CSJ v2.3 Phase 2 Checkpoint
Updated: 2026-04-13
Completed in this phase
- Added append-only event helper in
scripts/collector.py:
- Added history snapshot helper:
- Added save orchestration helper:
- Wired job-save flow to use
save_job_record() instead of direct write_text()
- Current behavior now supports:
first_seen history/event on first save of a reference
field_changed history/event on meaningful change
refreshed event on unchanged refresh
Important refinement made during validation
- Found a false-positive change source: CSJ detail URLs contain transient query/session state and were generating bogus history entries.
- Added
normalize_url_for_diff() and updated build_comparable_record() to compare CSJ URLs by stable path instead of volatile query string.
- Result: unchanged refreshes no longer create bogus historical versions just because the site changed the SID query blob.
Validation completed
- Live limited force run succeeded:
python3 ~/.hermes/skills/research/civil-service-jobs-collector/scripts/collector.py --details -w 1 -n 1 --full --force
- Verified unchanged refresh path now emits
refreshed event and does not create an extra history version.
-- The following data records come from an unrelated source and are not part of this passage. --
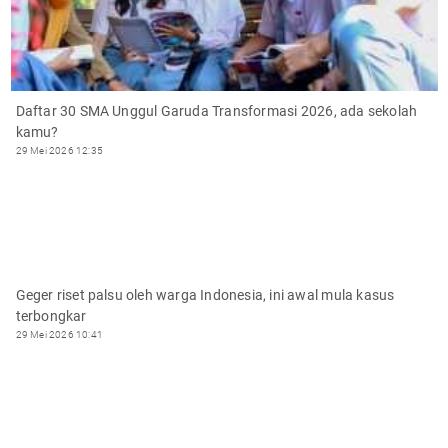
Daftar 30 SMA Unggul Garuda Transformasi 2026, ada sekolah
kamu?
29 Mei 2026 12:35
Geger riset palsu oleh warga Indonesia, ini awal mula kasus
terbongkar
29 Mei 2026 10:41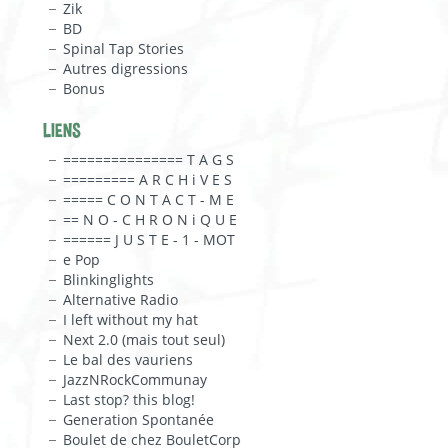
Zik
BD
Spinal Tap Stories
Autres digressions
Bonus
LIENS
=============== T A G S
========= A R C H i V E S
===== C O N T A C T - M E
== N O - C H R O N i Q U E
====== J U S T E - 1 - MOT
e Pop
Blinkinglights
Alternative Radio
I left without my hat
Next 2.0 (mais tout seul)
Le bal des vauriens
JazzNRockCommunay
Last stop? this blog!
Generation Spontanée
Boulet de chez BouletCorp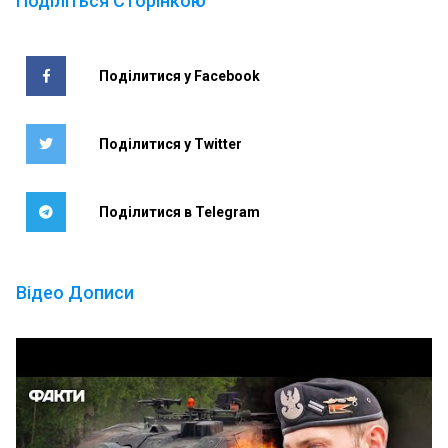
Поділіться Сторінкою
Поділитися у Facebook
Поділитися у Twitter
Поділитися в Telegram
Відео Дописи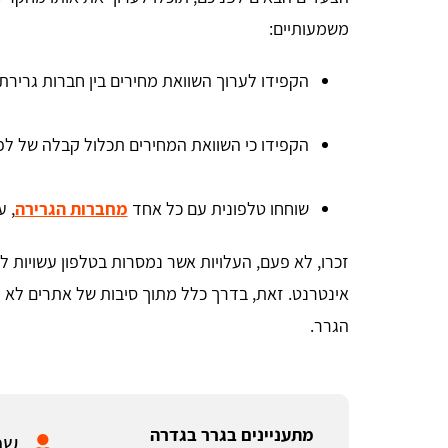
משמעותיים:
הקפידו לערוך השוואת מחירים בין חברות גרירת
הקפידו כי השוואת המחירים תכלול קבלה של לפחות 3 הצעות ש
שוחחו טלפונית עם כל אחד
מחברות הגרירה
, 
זכרו, לא פעם, העלויות אשר נמסרות בטלפון עשויות לה
אינטרנט. זאת, בדרך כלל מתוך סיבות של אתרים לא מ
הגרר.
מתעניינים בגרר בגדרה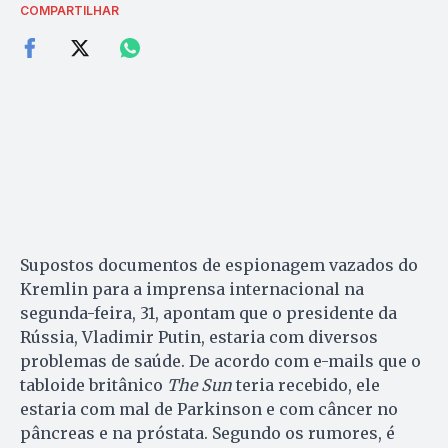
COMPARTILHAR
Supostos documentos de espionagem vazados do
Kremlin para a imprensa internacional na
segunda-feira, 31, apontam que o presidente da
Rússia, Vladimir Putin, estaria com diversos
problemas de saúde. De acordo com e-mails que o
tabloide britânico
The Sun
teria recebido, ele
estaria com mal de Parkinson e com câncer no
pâncreas e na próstata. Segundo os rumores, é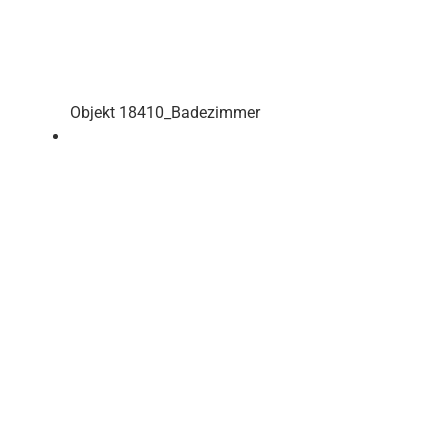
Objekt 18410_Badezimmer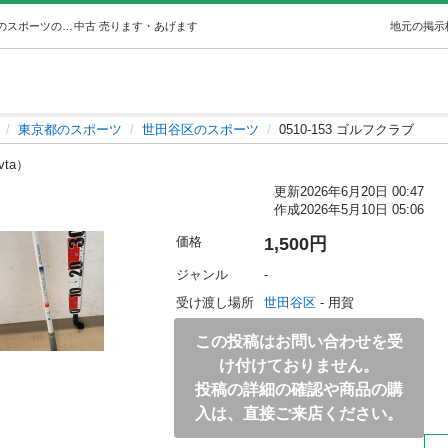
0510-153 ゴルフクラブ (世田谷区不要品持込み) 世田谷のスポーツの中古あげます・譲ります｜ジモティーで不用品の処分
中古
売ります・あげます
地元の掲示
東京都のスポーツ
世田谷区のスポーツ
0510-153 ゴルフクラブ
vta）
更新
2026年6月20日 00:47
作成
2026年5月10日 05:06
価格
1,500円
ジャンル
-
受け渡し場所
世田谷区
 - 用賀
この投稿はお問い合わせを受
け付けておりません。
投稿の詳細の確認や商品の購
入は、直接ご来店ください。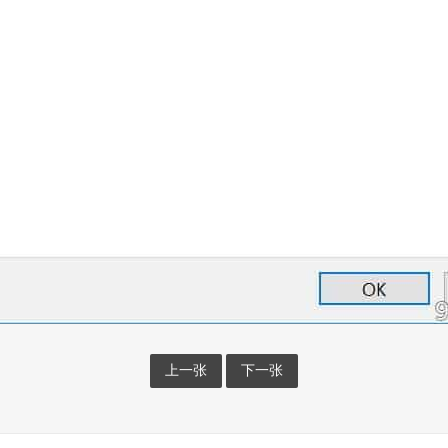
上一张
下一张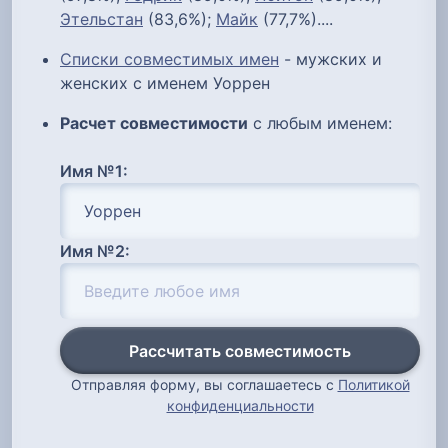
Этельстан
(83,6%);
Майк
(77,7%)....
Списки совместимых имен
- мужских и
женских с именем Уоррен
Расчет совместимости
с любым именем:
Имя №1:
Имя №2:
Рассчитать совместимость
Отправляя форму, вы соглашаетесь с
Политикой
конфиденциальности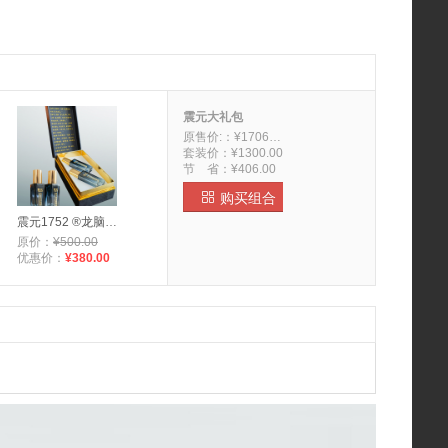
震元 破壁灵芝孢子粉
¥1288.00
震元大礼包
原售价:：
¥1706.00
套装价：
¥1300.00
节 省：
¥406.00

购买组合
震元 破壁灵芝孢子粉
震元1752 ®龙脑抑菌精油 礼盒装/2瓶
¥3880.00
原价：
¥500.00
优惠价：
¥380.00
震元丁香猴头菇佛手茶
¥40.00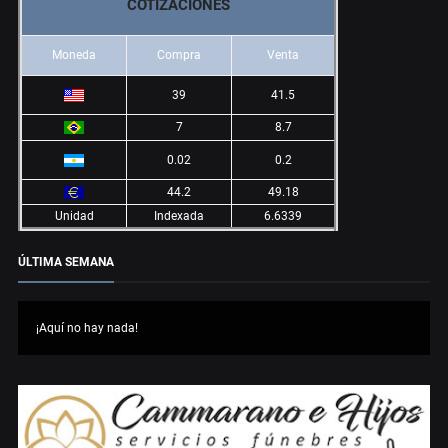
COTIZACIONES
Moneda
Compra
Venta
39
41.5
7
8.7
0.02
0.2
44.2
49.18
Unidad
Indexada
6.6339
ÚLTIMA SEMANA
¡Aquí no hay nada!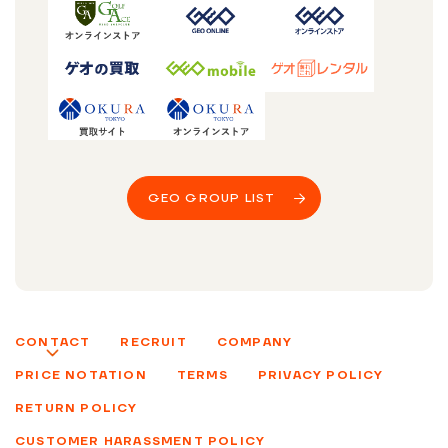
GEO GROUP LIST
CONTACT
RECRUIT
COMPANY
PRICE NOTATION
TERMS
PRIVACY POLICY
RETURN POLICY
CUSTOMER HARASSMENT POLICY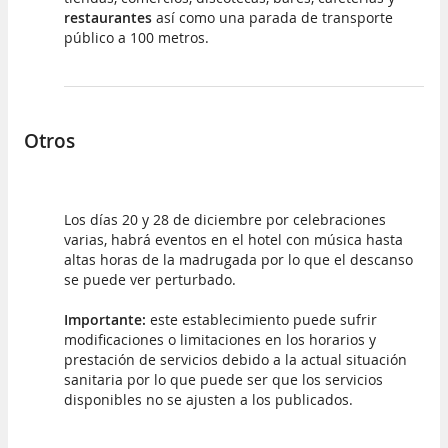
restaurantes
así como una parada de transporte
público a 100 metros.
Otros
Los días 20 y 28 de diciembre por celebraciones
varias, habrá eventos en el hotel con música hasta
altas horas de la madrugada por lo que el descanso
se puede ver perturbado.
Importante:
este establecimiento puede sufrir
modificaciones o limitaciones en los horarios y
prestación de servicios debido a la actual situación
sanitaria por lo que puede ser que los servicios
disponibles no se ajusten a los publicados.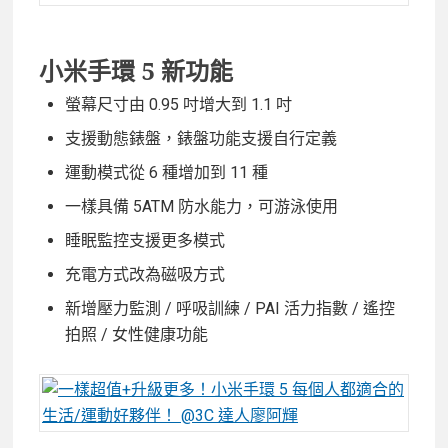
小米手環 5 新功能
螢幕尺寸由 0.95 吋增大到 1.1 吋
支援動態錶盤，錶盤功能支援自行定義
運動模式從 6 種增加到 11 種
一樣具備 5ATM 防水能力，可游泳使用
睡眠監控支援更多模式
充電方式改為磁吸方式
新增壓力監測 / 呼吸訓練 / PAI 活力指數 / 遙控
拍照 / 女性健康功能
- Verified meaningful field-change path by mutating a local record and re-running:
- created a new history snapshot
- emitted a
field_changed event
- correctly identified changed fields:
salary, salary_min, salary_max
- Cleaned up synthetic validation artifacts afterward so the real archive was not polluted.
Current status
- Phase 1 foundations: done
- Phase 2 history/event wiring: done at a basic level
- Not yet done:
- lifecycle-specific history/events for missing-before-expiry, withdrawn, reopened, closed
- supporting asset extraction/history
- fixture-based pytest coverage
Recommended next step
- Implement lifecycle classification fields/events for missing-before-expiry roles and direct URL verification for suspected withdrawals.